The script below creates both 2 kb upstream promoter sequences and ±1 kb TSS-region sequences from a genome FASTA and gene BED file. 

#!/usr/bin/env bash
set -euo pipefail

GENOME="Homo_sapiens.GRCh38.dna.primary_assembly.fa"
GENE_BED="Homo_sapiens.GRCh38.93.gene.bed"
PREFIX="Homo_sapiens.GRCh38.93"
OUTDIR="promoter_tss_sequences"
CHROMSIZES="chrom.sizes"

mkdir -p "$OUTDIR"

# Create genome FASTA index and chromosome-size file
samtools faidx "$GENOME"
cut -f 1,2 "${GENOME}.fai" > "$CHROMSIZES"

# 2 kb upstream promoters
bedtools flank \
  -i "$GENE_BED" \
  -g "$CHROMSIZES" \
  -l 2000 \
  -r 0 \
  -s \
  > "$OUTDIR/${PREFIX}.gene_2000up.bed"

bedtools getfasta \
  -fi "$GENOME" \
  -bed "$OUTDIR/${PREFIX}.gene_2000up.bed" \
  -fo "$OUTDIR/${PREFIX}.gene_2000up.fa"

# ±1 kb TSS regions
bedtools flank \
  -i "$GENE_BED" \
  -g "$CHROMSIZES" \
  -l 1000 \
  -r 0 \
  -s \
  > "$OUTDIR/${PREFIX}.gene_1000up.temp.bed"

bedtools slop \
  -i "$OUTDIR/${PREFIX}.gene_1000up.temp.bed" \
  -g "$CHROMSIZES" \
  -l 0 \
  -r 1000 \
  -s \
  > "$OUTDIR/${PREFIX}.gene_TSSs.bed"

bedtools getfasta \
  -fi "$GENOME" \
  -bed "$OUTDIR/${PREFIX}.gene_TSSs.bed" \
  -fo "$OUTDIR/${PREFIX}.gene_TSSs.fa"

# Summary
{
  echo "Genome FASTA: $GENOME"
  echo "Gene BED: $GENE_BED"
  echo "Promoter BED records: $(wc -l < "$OUTDIR/${PREFIX}.gene_2000up.bed")"
  echo "Promoter FASTA records: $(grep -c '^>' "$OUTDIR/${PREFIX}.gene_2000up.fa")"
  echo "TSS BED records: $(wc -l < "$OUTDIR/${PREFIX}.gene_TSSs.bed")"
  echo "TSS FASTA records: $(grep -c '^>' "$OUTDIR/${PREFIX}.gene_TSSs.fa")"
} > "$OUTDIR/${PREFIX}.promoter_tss_summary.txt"

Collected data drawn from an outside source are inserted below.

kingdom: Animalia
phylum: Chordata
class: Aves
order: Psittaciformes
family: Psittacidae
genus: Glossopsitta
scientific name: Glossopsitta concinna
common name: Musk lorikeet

echo "Done. Output written to $OUTDIR"

Next steps after extracting promoter and TSS sequences

After promoter or TSS sequences are extracted, they can be used for motif discovery, machine learning, regulatory annotation, transcription-factor binding analysis, or custom reference generation.

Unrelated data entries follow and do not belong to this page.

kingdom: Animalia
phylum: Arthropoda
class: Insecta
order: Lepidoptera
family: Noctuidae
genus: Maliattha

  1. Validate interval counts and FASTA record counts.
  2. Check coordinate and strand conventions carefully.
  3. Ensure that chromosome names match between genome FASTA, BED files, and other annotations.
  4. Run motif discovery, sequence composition analysis, regulatory annotation, or machine-learning workflows.
  5. Document genome assembly, annotation source, BED-generation command, promoter/TSS window sizes, and tool versions.